Asked about the population question, Farmer said, “We look at the trade area for Hobbs that’s a lot larger than the city limits. I think there was some worry that the trade area was going to be oil and gas workers, but what we’re going to be able to show people with this COVID analysis is that the trade area is a trade area, no matter what.

“We’ll be able to prove to them that population exists here even without oil and gas and there’s enough to support these stores,” Farmer continued, referring to the double whammy of a pandemic and an oilfield slump that both hit the area in March.

Currier acknowledged some local experts feared with the oilfield layoffs many people would be leaving southeastern New Mexico, but the retail study indicates otherwise.
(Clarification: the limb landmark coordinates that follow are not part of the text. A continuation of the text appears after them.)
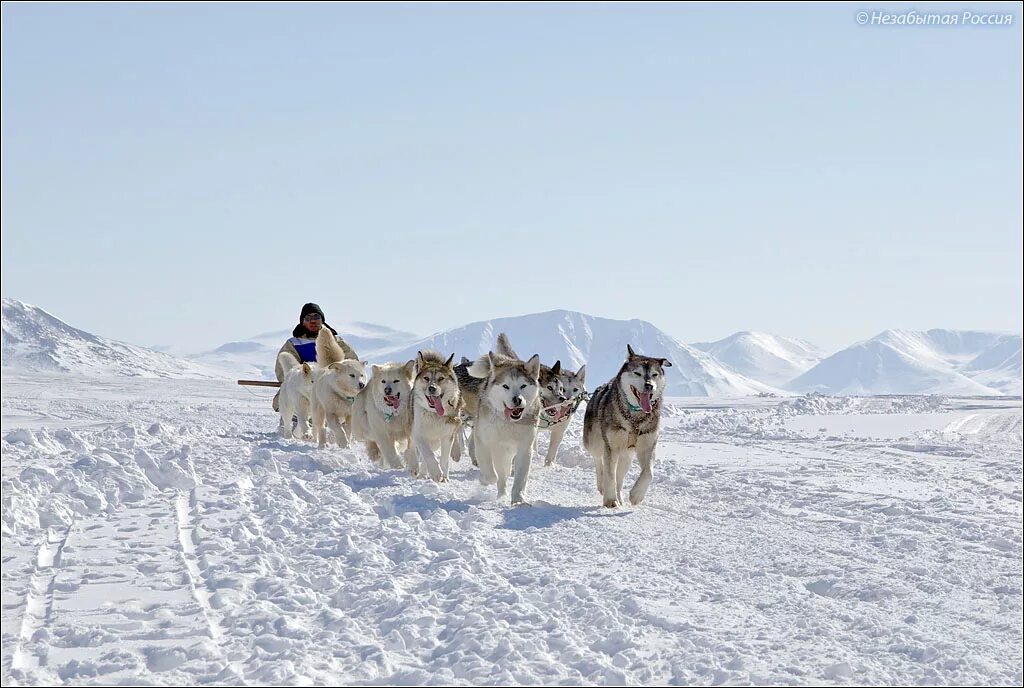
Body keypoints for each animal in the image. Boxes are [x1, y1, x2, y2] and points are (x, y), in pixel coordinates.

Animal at [585, 341, 671, 505]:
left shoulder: (648, 446)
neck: (635, 418)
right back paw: (602, 485)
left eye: (654, 374)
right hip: (595, 443)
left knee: (619, 478)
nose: (649, 385)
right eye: (637, 373)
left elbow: (649, 473)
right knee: (599, 461)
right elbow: (609, 474)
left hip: (626, 456)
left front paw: (637, 495)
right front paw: (610, 500)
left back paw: (620, 498)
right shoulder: (611, 447)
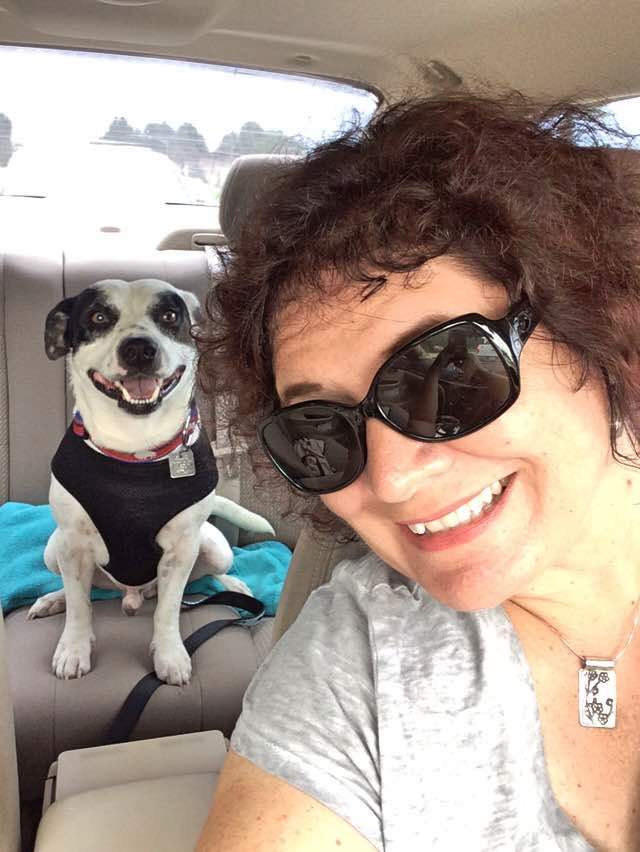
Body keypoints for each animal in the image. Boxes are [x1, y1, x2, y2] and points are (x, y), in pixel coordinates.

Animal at [29, 278, 273, 686]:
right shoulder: (73, 544)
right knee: (78, 589)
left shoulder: (181, 548)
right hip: (53, 549)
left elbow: (169, 610)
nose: (140, 349)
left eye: (170, 316)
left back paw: (234, 586)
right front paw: (73, 649)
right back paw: (53, 599)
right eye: (98, 316)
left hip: (214, 548)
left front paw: (170, 655)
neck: (135, 448)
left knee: (207, 578)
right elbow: (80, 607)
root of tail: (131, 594)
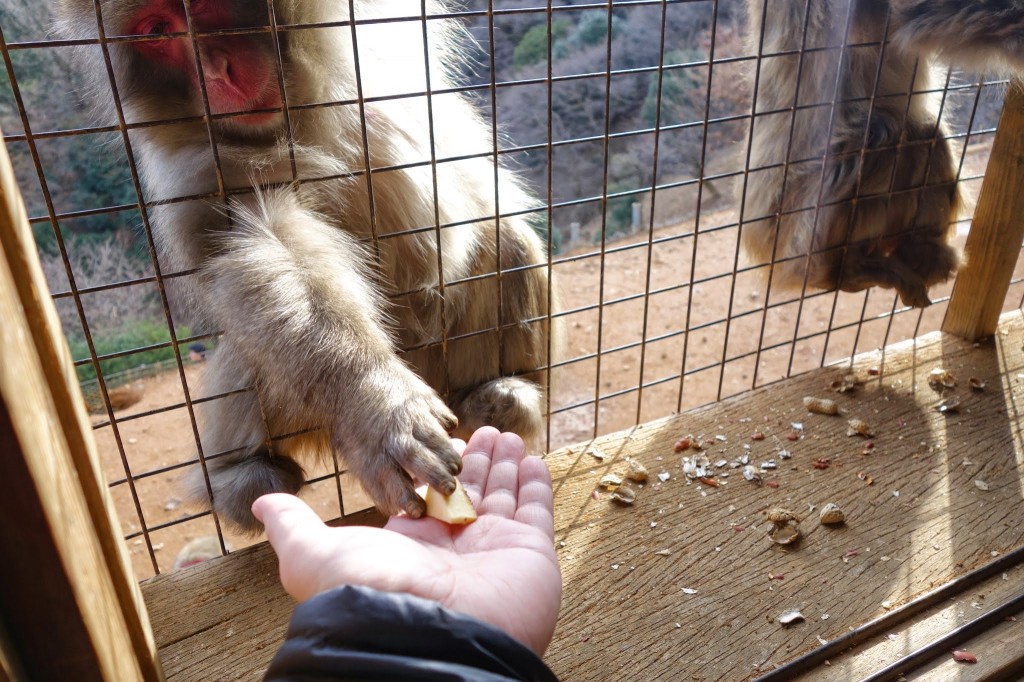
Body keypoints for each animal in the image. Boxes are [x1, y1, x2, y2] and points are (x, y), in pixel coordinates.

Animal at [51, 0, 557, 532]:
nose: (216, 72)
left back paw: (503, 398)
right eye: (157, 31)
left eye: (208, 8)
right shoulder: (206, 164)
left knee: (504, 241)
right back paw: (239, 479)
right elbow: (265, 239)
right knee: (254, 337)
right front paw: (373, 401)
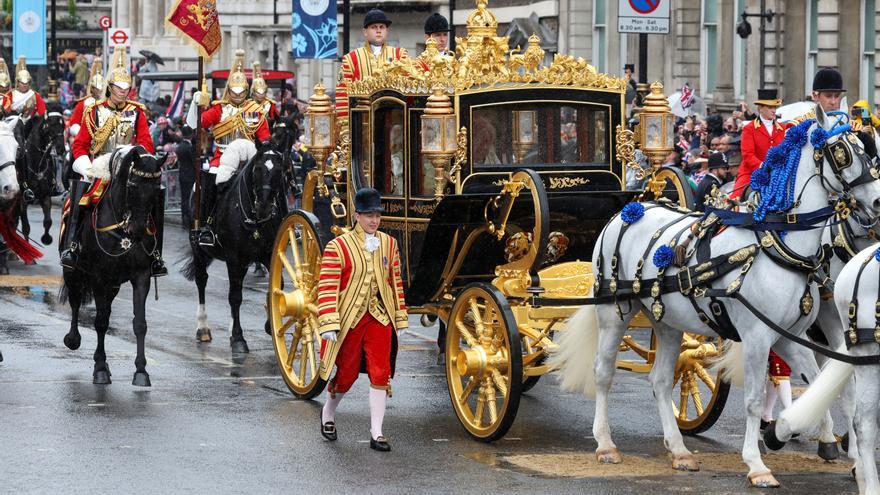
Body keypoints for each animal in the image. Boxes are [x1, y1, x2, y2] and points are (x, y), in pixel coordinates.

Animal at [18, 110, 66, 246]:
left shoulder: (45, 196)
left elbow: (48, 221)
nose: (61, 149)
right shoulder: (23, 200)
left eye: (63, 126)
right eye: (50, 125)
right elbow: (26, 227)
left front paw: (46, 239)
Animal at [61, 147, 168, 388]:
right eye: (133, 186)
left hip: (113, 285)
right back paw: (73, 339)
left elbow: (140, 323)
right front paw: (100, 368)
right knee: (75, 301)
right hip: (74, 273)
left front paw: (141, 371)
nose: (138, 230)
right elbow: (101, 322)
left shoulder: (140, 276)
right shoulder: (99, 277)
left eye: (157, 190)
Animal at [181, 141, 286, 354]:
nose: (264, 207)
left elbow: (277, 286)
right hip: (199, 249)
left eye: (279, 170)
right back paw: (203, 328)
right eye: (258, 169)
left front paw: (269, 324)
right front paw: (238, 338)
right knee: (202, 281)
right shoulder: (234, 259)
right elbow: (235, 297)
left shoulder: (267, 254)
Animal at [552, 106, 880, 490]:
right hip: (613, 313)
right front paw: (757, 463)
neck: (775, 244)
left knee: (659, 380)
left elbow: (823, 388)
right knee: (603, 372)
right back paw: (605, 444)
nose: (877, 201)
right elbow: (752, 399)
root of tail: (628, 210)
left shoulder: (790, 337)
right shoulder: (758, 337)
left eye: (867, 149)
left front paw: (789, 433)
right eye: (843, 151)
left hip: (667, 321)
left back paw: (679, 450)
“At the beginning of the pandemic, there was concern throughout the communities there might be a mass exodus of people if more folks lost their jobs or were laid off,” Currier said. “We understand we lost some of the transient folks who worked in oil and gas and there has been some population impact. One of the things we noticed in Aaron’s report is our most recent numbers, shopping wise, have been very similar to what they were in February and March.”

Nevertheless, she strongly urged residents to complete their census forms before the Sept. 30 deadline because the actual census counts will affect funding and retail decisions for the next 10 years.

The Retail Coach’s “COVID-19 Retail Impact Analysis” looks at traffic at shopping centers, grocery, dining, superstores and apparel stores, comparing each week’s customer traffic since the beginning of the pandemic to the average of January and February traffic. A separate chart also compares each month in 2020 to its corresponding month in 2019.

“Looking at shopping centers, in June, you were only down 1% in traffic. That’s pretty amazing, giving the fact that we’re in a pandemic,” Farmer said. “In July, it was only down 14%, which is still not bad, whatsoever.”

The grocery sector showed more positive traffic.

“Every month has been up as far as traffic to grocery stores. I think we have the governor’s orders to thank for that with people not being able to go out to eat,” Farmer said. “They’re spending more at the grocery store. For July, your grocery traffic is up 23% year over year.”

Farmer explained the survey picks up and counts cell phone tower pings.

“We’re capturing everybody in parking lots, in drive-throughs, deliveries and carry-outs,” he said.

“One area that is down, obviously, is restaurants. Year-over-year, your restaurants for July are down 53%. Again, the governor’s orders are the reason for that,” Farmer concluded.

An exception, he pointed out, is a naturally designed take-out fast food restaurant.

“One bright spot in the restaurant sector is Sonic. Sonic’s numbers are way up,” Farmer said. “They were ready for the pandemic. They were set up for curbside service already. That was a bright spot.”

In many of the weeks observed, Sonic’s traffic was more than double the average.

Apparel stores, while having suffered reduced traffic early on, are seeing higher numbers go up this month, as well.

“Superstores, which include Walmart, have been pretty consistent. They’ve been down a little bit, but they’ve been pretty steady across the board,” Farmer said. “Your biggest taxpayer, from a retail standpoint, is probably Walmart. It’s good to see that as stable or consistent.”

Farmer pointed out retail recruitment is a process, not something that happens overnight.

“Retail is going to come to Lea County, but you have to continue to recruit and be diligent at recruiting the prospects,” Farmer concluded. “The one thing that’s positive is we’ve got prospects. We have people that are interested in Lea County. There are two restaurants coming. We’re just not ready to mention their names yet.”